======== Records for processing ========
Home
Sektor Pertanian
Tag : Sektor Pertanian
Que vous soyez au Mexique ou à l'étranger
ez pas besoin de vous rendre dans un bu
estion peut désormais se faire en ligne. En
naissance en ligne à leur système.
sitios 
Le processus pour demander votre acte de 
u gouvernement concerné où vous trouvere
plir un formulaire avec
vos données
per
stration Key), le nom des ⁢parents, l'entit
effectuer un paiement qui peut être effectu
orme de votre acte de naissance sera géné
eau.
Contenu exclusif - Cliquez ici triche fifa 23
========
======== Records for processing ========
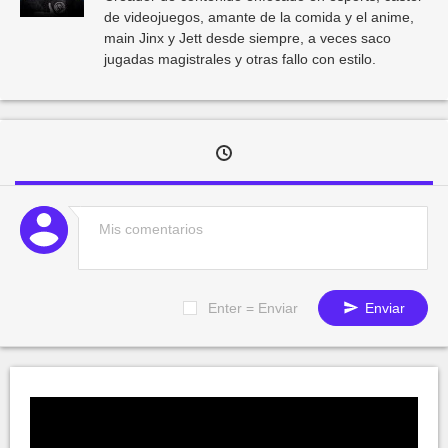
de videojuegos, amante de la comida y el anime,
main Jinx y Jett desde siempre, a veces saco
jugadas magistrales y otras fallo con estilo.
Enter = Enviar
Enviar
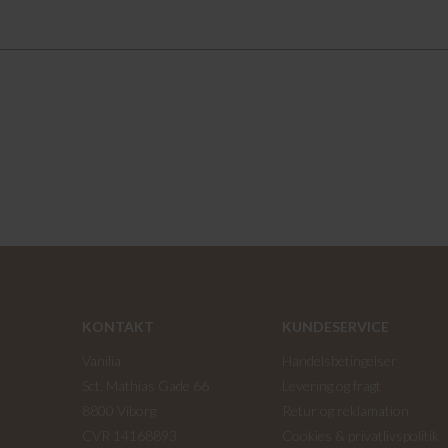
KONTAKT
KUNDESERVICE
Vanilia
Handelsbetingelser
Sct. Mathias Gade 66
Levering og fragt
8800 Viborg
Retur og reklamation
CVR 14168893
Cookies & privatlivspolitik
========
▶ **About this task**
In the entries above, find the line with "plir un formulaire avec" and the line with "Contenu exclusif - Cliquez ici triche fifa 23", then restate word for word both of them and every line between, with nothing more.

▶ **Solution for this task**
plir un formulaire avec
vos données
per
stration Key), le nom des ⁢parents, l'entit
effectuer un paiement qui peut être effectu
orme de votre acte de naissance sera géné
eau.
Contenu exclusif - Cliquez ici triche fifa 23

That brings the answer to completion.